--- SUPPLIED MATERIAL ---
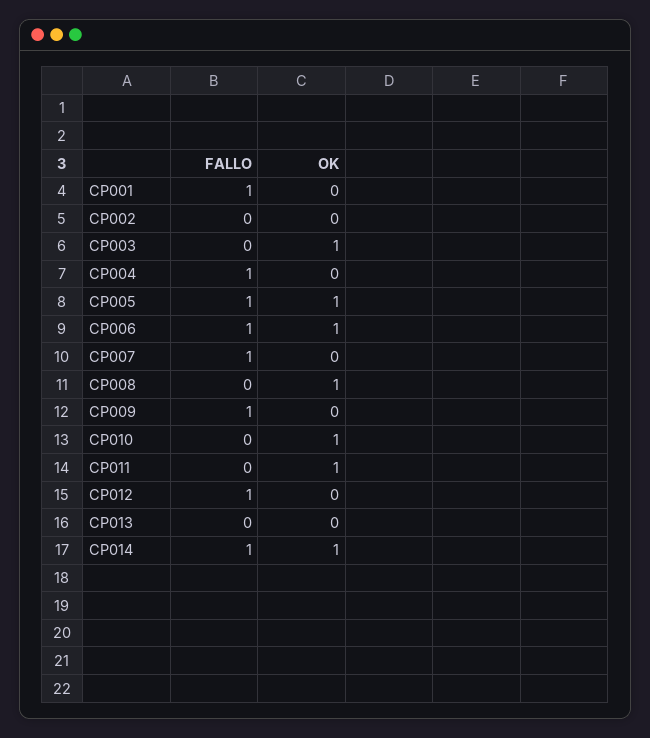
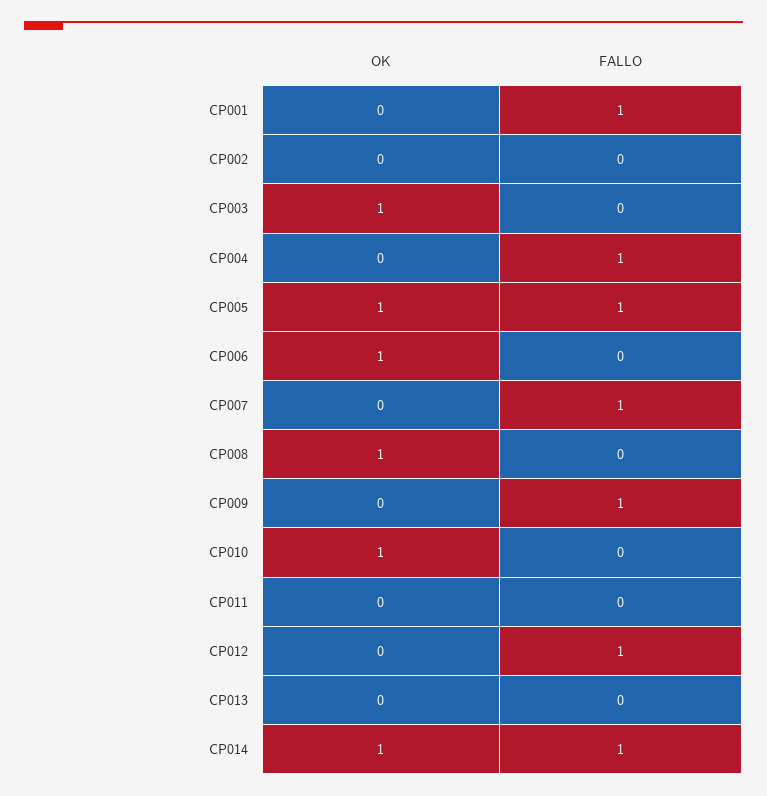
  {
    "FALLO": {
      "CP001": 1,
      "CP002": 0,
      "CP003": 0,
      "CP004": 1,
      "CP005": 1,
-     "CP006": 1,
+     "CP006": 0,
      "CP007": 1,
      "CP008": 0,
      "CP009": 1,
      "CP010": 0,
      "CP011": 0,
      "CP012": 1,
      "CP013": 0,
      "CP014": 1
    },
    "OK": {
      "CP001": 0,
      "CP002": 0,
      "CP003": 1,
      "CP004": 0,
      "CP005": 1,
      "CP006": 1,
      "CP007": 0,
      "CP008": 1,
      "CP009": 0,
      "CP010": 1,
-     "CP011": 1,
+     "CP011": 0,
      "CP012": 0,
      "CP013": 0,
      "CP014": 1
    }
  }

* * *

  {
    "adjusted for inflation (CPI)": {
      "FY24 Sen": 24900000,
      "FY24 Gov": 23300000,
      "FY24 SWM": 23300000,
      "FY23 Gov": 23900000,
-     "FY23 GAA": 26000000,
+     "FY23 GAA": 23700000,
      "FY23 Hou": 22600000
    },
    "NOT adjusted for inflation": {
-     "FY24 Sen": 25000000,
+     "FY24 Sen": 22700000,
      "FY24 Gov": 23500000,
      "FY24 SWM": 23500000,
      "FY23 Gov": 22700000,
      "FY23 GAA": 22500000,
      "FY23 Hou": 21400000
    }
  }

--- EXERCISE BRIEF ---
Take every line from the data that includes the word "adjusted".

--- EXERCISE RESPONSE ---
    "adjusted for inflation (CPI)": {
    "NOT adjusted for inflation": {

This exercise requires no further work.